Start of Block

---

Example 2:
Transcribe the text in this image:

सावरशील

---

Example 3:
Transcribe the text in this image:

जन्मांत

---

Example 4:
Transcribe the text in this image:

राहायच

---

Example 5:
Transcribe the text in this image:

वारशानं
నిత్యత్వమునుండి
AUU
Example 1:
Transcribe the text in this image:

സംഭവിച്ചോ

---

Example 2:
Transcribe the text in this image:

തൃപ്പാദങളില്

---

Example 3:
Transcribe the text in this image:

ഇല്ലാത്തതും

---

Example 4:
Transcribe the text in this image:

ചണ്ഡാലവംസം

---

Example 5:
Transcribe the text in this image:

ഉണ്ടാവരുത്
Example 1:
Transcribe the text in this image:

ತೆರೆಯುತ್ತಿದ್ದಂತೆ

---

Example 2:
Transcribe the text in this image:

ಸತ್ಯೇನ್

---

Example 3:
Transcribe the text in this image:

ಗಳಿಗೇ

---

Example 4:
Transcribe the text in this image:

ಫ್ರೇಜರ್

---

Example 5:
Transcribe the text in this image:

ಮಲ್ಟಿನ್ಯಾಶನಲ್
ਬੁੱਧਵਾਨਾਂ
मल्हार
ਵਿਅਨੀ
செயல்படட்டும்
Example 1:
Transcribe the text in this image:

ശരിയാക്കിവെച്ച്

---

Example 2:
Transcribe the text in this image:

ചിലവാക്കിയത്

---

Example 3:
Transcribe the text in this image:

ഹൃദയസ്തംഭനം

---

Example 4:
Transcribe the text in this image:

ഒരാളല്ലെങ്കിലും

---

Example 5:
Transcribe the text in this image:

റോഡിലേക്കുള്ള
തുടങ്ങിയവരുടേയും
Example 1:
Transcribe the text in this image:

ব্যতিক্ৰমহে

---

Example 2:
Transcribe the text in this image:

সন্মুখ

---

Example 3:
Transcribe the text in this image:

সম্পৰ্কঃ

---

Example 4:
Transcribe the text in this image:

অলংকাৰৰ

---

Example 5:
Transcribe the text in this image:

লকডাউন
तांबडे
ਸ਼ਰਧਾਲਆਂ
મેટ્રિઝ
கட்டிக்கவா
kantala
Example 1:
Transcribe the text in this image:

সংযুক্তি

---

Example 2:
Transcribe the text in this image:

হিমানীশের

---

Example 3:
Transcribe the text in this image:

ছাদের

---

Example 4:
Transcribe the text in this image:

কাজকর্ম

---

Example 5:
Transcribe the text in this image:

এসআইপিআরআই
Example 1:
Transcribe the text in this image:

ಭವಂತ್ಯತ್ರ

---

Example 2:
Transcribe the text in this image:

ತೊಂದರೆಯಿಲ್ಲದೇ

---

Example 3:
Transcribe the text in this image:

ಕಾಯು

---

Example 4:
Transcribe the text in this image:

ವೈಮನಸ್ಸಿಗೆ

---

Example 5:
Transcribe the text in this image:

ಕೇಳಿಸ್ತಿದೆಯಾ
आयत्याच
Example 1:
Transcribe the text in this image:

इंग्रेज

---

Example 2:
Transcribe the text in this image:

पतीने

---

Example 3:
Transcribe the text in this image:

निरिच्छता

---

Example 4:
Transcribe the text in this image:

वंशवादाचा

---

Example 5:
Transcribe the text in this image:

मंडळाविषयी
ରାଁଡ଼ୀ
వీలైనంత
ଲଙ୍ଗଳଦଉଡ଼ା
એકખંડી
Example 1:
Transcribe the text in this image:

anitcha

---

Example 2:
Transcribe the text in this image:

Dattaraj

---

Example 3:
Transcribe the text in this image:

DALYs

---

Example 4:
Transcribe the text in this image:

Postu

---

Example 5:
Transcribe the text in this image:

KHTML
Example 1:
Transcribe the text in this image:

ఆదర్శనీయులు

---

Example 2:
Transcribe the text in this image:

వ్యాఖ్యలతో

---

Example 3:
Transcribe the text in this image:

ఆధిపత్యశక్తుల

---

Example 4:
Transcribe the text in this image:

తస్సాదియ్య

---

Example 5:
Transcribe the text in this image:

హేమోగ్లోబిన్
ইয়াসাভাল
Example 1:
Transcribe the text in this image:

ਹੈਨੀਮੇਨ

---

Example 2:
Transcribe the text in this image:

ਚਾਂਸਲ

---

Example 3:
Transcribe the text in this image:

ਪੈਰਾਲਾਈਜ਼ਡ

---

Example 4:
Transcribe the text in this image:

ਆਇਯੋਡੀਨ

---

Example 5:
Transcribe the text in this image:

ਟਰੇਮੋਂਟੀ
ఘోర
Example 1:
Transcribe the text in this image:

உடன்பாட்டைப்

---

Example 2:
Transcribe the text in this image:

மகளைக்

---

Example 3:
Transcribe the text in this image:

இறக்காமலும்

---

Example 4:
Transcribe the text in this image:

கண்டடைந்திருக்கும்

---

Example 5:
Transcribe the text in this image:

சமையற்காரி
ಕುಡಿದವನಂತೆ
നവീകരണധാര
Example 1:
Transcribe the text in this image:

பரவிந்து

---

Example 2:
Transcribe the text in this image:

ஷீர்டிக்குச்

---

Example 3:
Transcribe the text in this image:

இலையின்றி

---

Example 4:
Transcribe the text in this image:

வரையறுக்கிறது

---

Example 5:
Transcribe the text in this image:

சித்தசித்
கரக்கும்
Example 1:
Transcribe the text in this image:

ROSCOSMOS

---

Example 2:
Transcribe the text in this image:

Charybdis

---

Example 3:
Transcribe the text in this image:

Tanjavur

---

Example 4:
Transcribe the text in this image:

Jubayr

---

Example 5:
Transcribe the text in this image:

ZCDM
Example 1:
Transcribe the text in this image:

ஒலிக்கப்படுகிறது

End of Block

Exercise instructions – Please repeat each line above exactly.

Result for this exercise –
---

Example 2:
Transcribe the text in this image:

सावरशील

---

Example 3:
Transcribe the text in this image:

जन्मांत

---

Example 4:
Transcribe the text in this image:

राहायच

---

Example 5:
Transcribe the text in this image:

वारशानं
నిత్యత్వమునుండి
AUU
Example 1:
Transcribe the text in this image:

സംഭവിച്ചോ

---

Example 2:
Transcribe the text in this image:

തൃപ്പാദങളില്

---

Example 3:
Transcribe the text in this image:

ഇല്ലാത്തതും

---

Example 4:
Transcribe the text in this image:

ചണ്ഡാലവംസം

---

Example 5:
Transcribe the text in this image:

ഉണ്ടാവരുത്
Example 1:
Transcribe the text in this image:

ತೆರೆಯುತ್ತಿದ್ದಂತೆ

---

Example 2:
Transcribe the text in this image:

ಸತ್ಯೇನ್

---

Example 3:
Transcribe the text in this image:

ಗಳಿಗೇ

---

Example 4:
Transcribe the text in this image:

ಫ್ರೇಜರ್

---

Example 5:
Transcribe the text in this image:

ಮಲ್ಟಿನ್ಯಾಶನಲ್
ਬੁੱਧਵਾਨਾਂ
मल्हार
ਵਿਅਨੀ
செயல்படட்டும்
Example 1:
Transcribe the text in this image:

ശരിയാക്കിവെച്ച്

---

Example 2:
Transcribe the text in this image:

ചിലവാക്കിയത്

---

Example 3:
Transcribe the text in this image:

ഹൃദയസ്തംഭനം

---

Example 4:
Transcribe the text in this image:

ഒരാളല്ലെങ്കിലും

---

Example 5:
Transcribe the text in this image:

റോഡിലേക്കുള്ള
തുടങ്ങിയവരുടേയും
Example 1:
Transcribe the text in this image:

ব্যতিক্ৰমহে

---

Example 2:
Transcribe the text in this image:

সন্মুখ

---

Example 3:
Transcribe the text in this image:

সম্পৰ্কঃ

---

Example 4:
Transcribe the text in this image:

অলংকাৰৰ

---

Example 5:
Transcribe the text in this image:

লকডাউন
तांबडे
ਸ਼ਰਧਾਲਆਂ
મેટ્રિઝ
கட்டிக்கவா
kantala
Example 1:
Transcribe the text in this image:

সংযুক্তি

---

Example 2:
Transcribe the text in this image:

হিমানীশের

---

Example 3:
Transcribe the text in this image:

ছাদের

---

Example 4:
Transcribe the text in this image:

কাজকর্ম

---

Example 5:
Transcribe the text in this image:

এসআইপিআরআই
Example 1:
Transcribe the text in this image:

ಭವಂತ್ಯತ್ರ

---

Example 2:
Transcribe the text in this image:

ತೊಂದರೆಯಿಲ್ಲದೇ

---

Example 3:
Transcribe the text in this image:

ಕಾಯು

---

Example 4:
Transcribe the text in this image:

ವೈಮನಸ್ಸಿಗೆ

---

Example 5:
Transcribe the text in this image:

ಕೇಳಿಸ್ತಿದೆಯಾ
आयत्याच
Example 1:
Transcribe the text in this image:

इंग्रेज

---

Example 2:
Transcribe the text in this image:

पतीने

---

Example 3:
Transcribe the text in this image:

निरिच्छता

---

Example 4:
Transcribe the text in this image:

वंशवादाचा

---

Example 5:
Transcribe the text in this image:

मंडळाविषयी
ରାଁଡ଼ୀ
వీలైనంత
ଲଙ୍ଗଳଦଉଡ଼ା
એકખંડી
Example 1:
Transcribe the text in this image:

anitcha

---

Example 2:
Transcribe the text in this image:

Dattaraj

---

Example 3:
Transcribe the text in this image:

DALYs

---

Example 4:
Transcribe the text in this image:

Postu

---

Example 5:
Transcribe the text in this image:

KHTML
Example 1:
Transcribe the text in this image:

ఆదర్శనీయులు

---

Example 2:
Transcribe the text in this image:

వ్యాఖ్యలతో

---

Example 3:
Transcribe the text in this image:

ఆధిపత్యశక్తుల

---

Example 4:
Transcribe the text in this image:

తస్సాదియ్య

---

Example 5:
Transcribe the text in this image:

హేమోగ్లోబిన్
ইয়াসাভাল
Example 1:
Transcribe the text in this image:

ਹੈਨੀਮੇਨ

---

Example 2:
Transcribe the text in this image:

ਚਾਂਸਲ

---

Example 3:
Transcribe the text in this image:

ਪੈਰਾਲਾਈਜ਼ਡ

---

Example 4:
Transcribe the text in this image:

ਆਇਯੋਡੀਨ

---

Example 5:
Transcribe the text in this image:

ਟਰੇਮੋਂਟੀ
ఘోర
Example 1:
Transcribe the text in this image:

உடன்பாட்டைப்

---

Example 2:
Transcribe the text in this image:

மகளைக்

---

Example 3:
Transcribe the text in this image:

இறக்காமலும்

---

Example 4:
Transcribe the text in this image:

கண்டடைந்திருக்கும்

---

Example 5:
Transcribe the text in this image:

சமையற்காரி
ಕುಡಿದವನಂತೆ
നവീകരണധാര
Example 1:
Transcribe the text in this image:

பரவிந்து

---

Example 2:
Transcribe the text in this image:

ஷீர்டிக்குச்

---

Example 3:
Transcribe the text in this image:

இலையின்றி

---

Example 4:
Transcribe the text in this image:

வரையறுக்கிறது

---

Example 5:
Transcribe the text in this image:

சித்தசித்
கரக்கும்
Example 1:
Transcribe the text in this image:

ROSCOSMOS

---

Example 2:
Transcribe the text in this image:

Charybdis

---

Example 3:
Transcribe the text in this image:

Tanjavur

---

Example 4:
Transcribe the text in this image:

Jubayr

---

Example 5:
Transcribe the text in this image:

ZCDM
Example 1:
Transcribe the text in this image:

ஒலிக்கப்படுகிறது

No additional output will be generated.